DOKUMEN SUMBER:
____________________
ISSN 2477-1686

Vol.2. No.12, Juni 2016

Dampak Media Sosial Di Usia Dewasa

Lucky Agus Kurniawan

Fakultas Psikologi, Universitas Bhayangkara Jakarta

Media Sosial

Media sosial (Barnes dalam Huang, 2014) adalah aplikasi yang memungkinkan individu untuk berinteraksi dengan individu lain dan membuat jaringan sosial yang akan meningkatkan pendapatan soSial. Media sosial mengajak siapa saja yang tertarik untuk ikut berpartisipasi dengan memberi kontribusi secara terbuka, memberi komentar, serta membagi informasi dalam waktu yang cepat dan tak terbatas, itulah sebabnya mengapa banyak orang ingin memiliki media sosial, seperti Facebook, Twitter, Instagram, Path dan media sosial lainnya.

Berdasarkan survey yang dilakukan oleh “We Are Social” (2015), dari 255.500.000 penduduk di Indonesia pengguna aktif internet sebanyak 88.100.000 dengan 79.000.000 pengguna aktif media sosial. Dari data tersebut ditemukan ada sebanyak 47.000.000 akun yang dimiliki oleh kalangan dewasa awal, sehingga dapat disimpulkan bahwa 60% pengguna media sosial di Indonesia berasal dari kalangan dewasa awal.

Periode Dewasa

Dewasa, adalah sebuah kata yang sering digunakan untuk menyebut individu yang telah berusia 20 tahun atau lebih. Menurut Erickson (dalam Feist dan Feist, 2010) usia dewasa awal dimulai dari umur 21 tahun hingga 40 tahun. Bagi kebanyakan individu, menjadi dewasa adalah sebuah proses perubahan yang memerlukan penyesuaian cukup panjang. Proses perubahan tersebut bisa membutuhkan waktu panjang namun juga dapat terjadi dalam waktu yang singkat. Hal ini sesuai dengan pendapat  Soekanto (2013) dalam bukunya yang mengatakan bahwa setiap manusia pasti mengalami perubahan, baik lambat atau cepat.

Di sisi lain, dewasa diartikan sebagai kondisi psikis individu yang berubah di setiap waktu dan pengalaman yang telah dan akan dimiliki dan dialami. Menurut norma sosial, seseorang yang sudah menginjak umur 20 atau lebih sudah dianggap dewasa dari segi fisik maupun mental. Itulah kenapa individu yang telah dianggap dewasa ini dituntut untuk selalu berperilaku dan berfikir secara bijak dirumah, tempat umum, maupun tempat kerja.
____________________
DATA TERSIMPAN:
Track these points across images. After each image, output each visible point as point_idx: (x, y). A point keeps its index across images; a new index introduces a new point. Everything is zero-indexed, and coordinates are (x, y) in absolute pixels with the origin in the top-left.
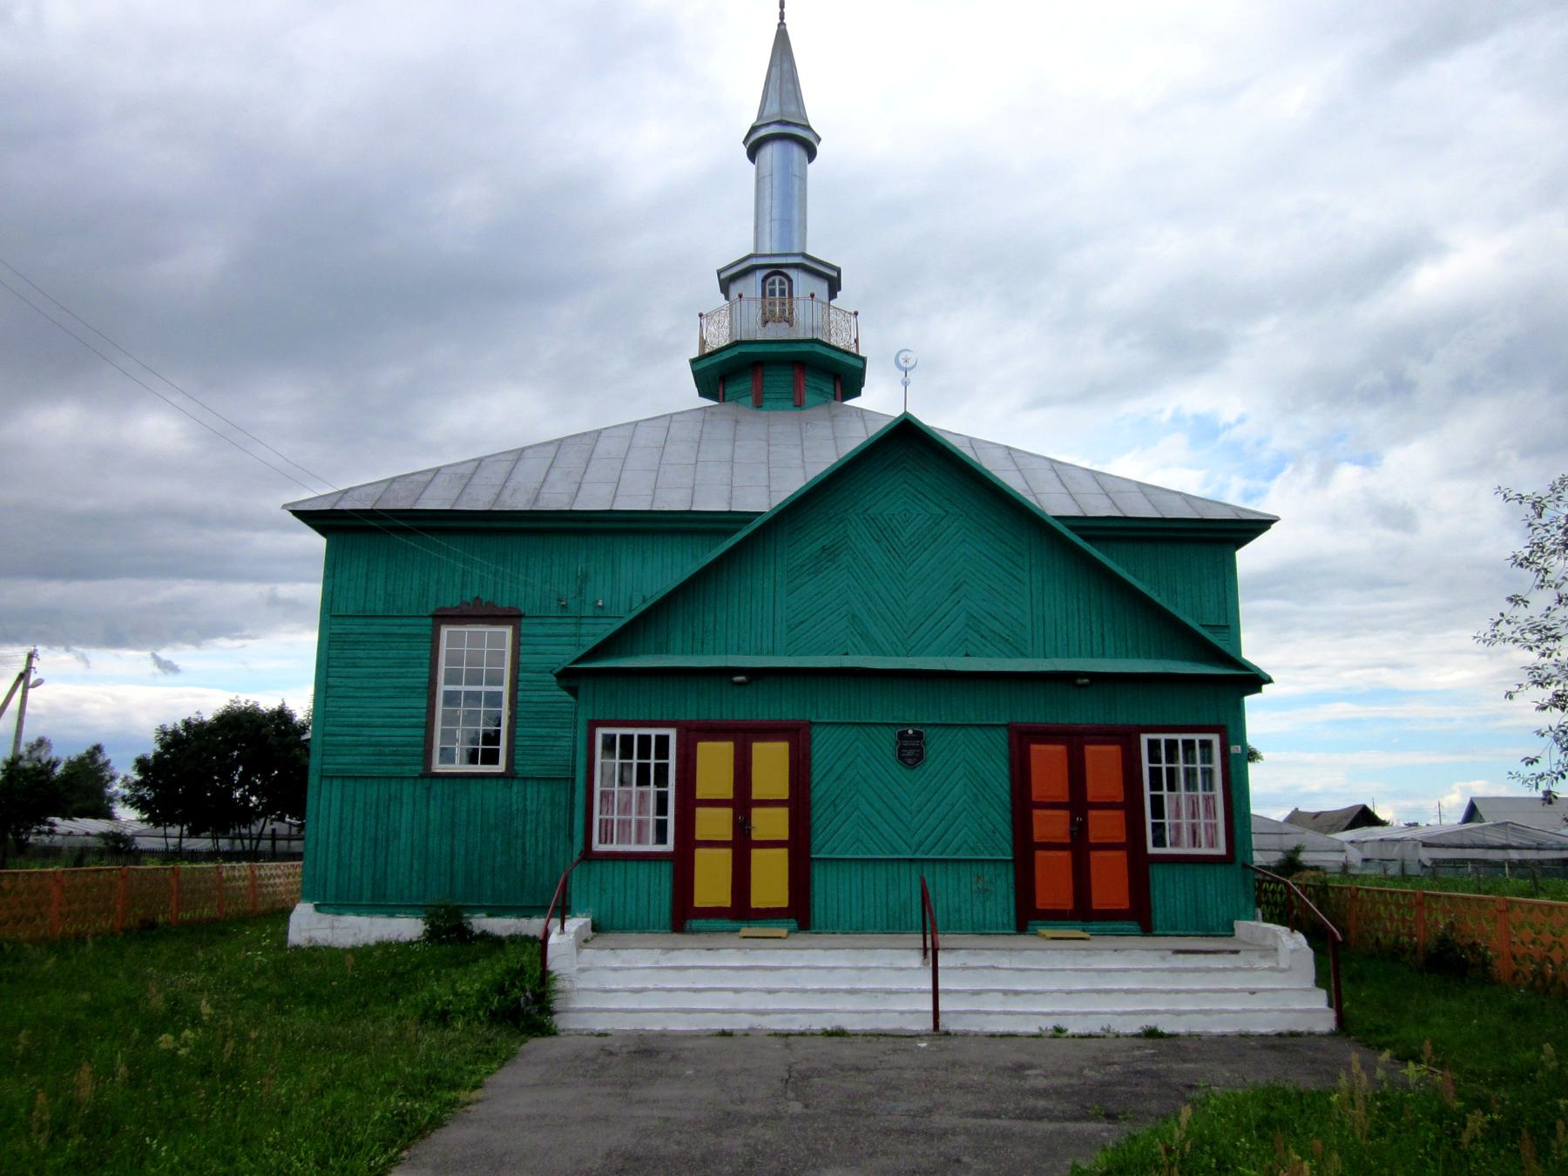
____________________
YANG PERLU DIKERJAKAN:
• 1. Menurut artikel tentang dampak media sosial di usia dewasa, berapa jumlah pengguna aktif media sosial di Indonesia berdasarkan survei "We Are Social" (2015)?
• 2. Tuliskan lanjutan artikel tentang dampak media sosial di usia dewasa, dimulai setelah kalimat terakhirnya.

JAWABAN TUGAS:
• 1. Sebanyak 79.000.000 pengguna.

• 2.
Dampak Media Sosial

Dengan begitu banyaknya pilihan untuk menggunakan media sosial, hingga akhirnya media sosial tidak hanya berpengaruh kepada proses sosial melainkan juga berpengaruh terhadap kesehatan mental seseorang. Undang-Undang No.23, tahun 1992 mengatakan bahwa sehat adalah keadaan secara fisik, mental, sosial serta produktifitas secara ekonomis sehingga kesehatan mental merupakan bagian yang tidak dapat dipisahkan dari kesehatan secara keseluruhan. Individu dikatakan sehat mental apabila kondisi fisik dan mentalnya mampu berkembang dengan optimal dan perilakunya tidak bertentangan dengan norma-norma yang ada di masyarakat dimana individu itu tinggal.

Kekhawatiran pun tidak dapat dielakkan. Media sosial dikhawatirkan dapat mengganggu kesehatan mental penggunanya. Berikut adalah beberapa hal yang menyebabkan media sosial merusak kesehatan mental penggunanya (healthmeup.com),

1.   Membuat Individu Merasa Tak Mampu

Memiliki akun di media sosial membuat individu selalu ingin memantau kehidupan orang lain. Melihat orang yang memiliki kehidupan yang lebih sukses darinya akan membuat individu ini merasa tak mampu dan tak berharga yang akhirnya membuat individu ini merasa kurang percaya diri.

2.   Ketakutan Kehilangan Interaksi

Pengguna aktif media sosial cenderung ingin selalu mengikuti interaksi pada media sosial yang mereka ikuti. Oleh karenanya, mereka akan selalu ingin membuka akun media sosialnya secara terus menerus agar tak selalu kehilangan atau ketinggalan interaksi dan informasi di dunia maya.

3.   Terpisah Dari Dunia Nyata

Pemilik akun media sosial sering kali menggambarkan diri ideal mereka di media sosial. Pengguna juga akan merasa jauh lebih nyaman untuk berinteraksi di media sosial, tetapi jika mereka kembali ke dunia nyata mereka akan cenderung pendiam dan merasa gelisah.

4.   Menyebabkan Kecanduan

Media sosial merupakan hal yang bersifat adiktif. Pengguna akan selalu ingin memenuhi kebutuhan mereka untuk masuk ke dalam dunia maya.

5.   Takut Sendiri

Saat individu menghabiskan sebagian besar waktu untuk media sosial, maka secara otomatis individu ini tak pernah ingin menghabiskan waktunya sendiri. Hal ini dapat membuat seolah-olah dia takut sendirian.

Pada akhirnya setiap apa yang kita lakukan pasti memiliki dampak positif dan negatifnya, begitu pula dengan media sosial. Kita harus bisa membedakan hal-hal apa saja yang seharusnya dilakukan dan tidak seharusnya dilakukan di media sosial. Jika hanya karena ingin memiliki banyak teman, meluaskan koneksi, dan lain sebagainya membuat kita adiktif, maka sesungguhnya interaksi dan membangun hubungan sosial itu tidak hanya dari media sosial saja.

Kita harus bisa lebih bijak dalam menggunakan kemudahan teknologi yang berkembang dewasa ini. Teknologi tercipta bukan untuk mempersulit atau me ‘robot’ kan manusia, tetapi  teknologi dibuat untuk mempermudah kita mengatasi tantangan jaman.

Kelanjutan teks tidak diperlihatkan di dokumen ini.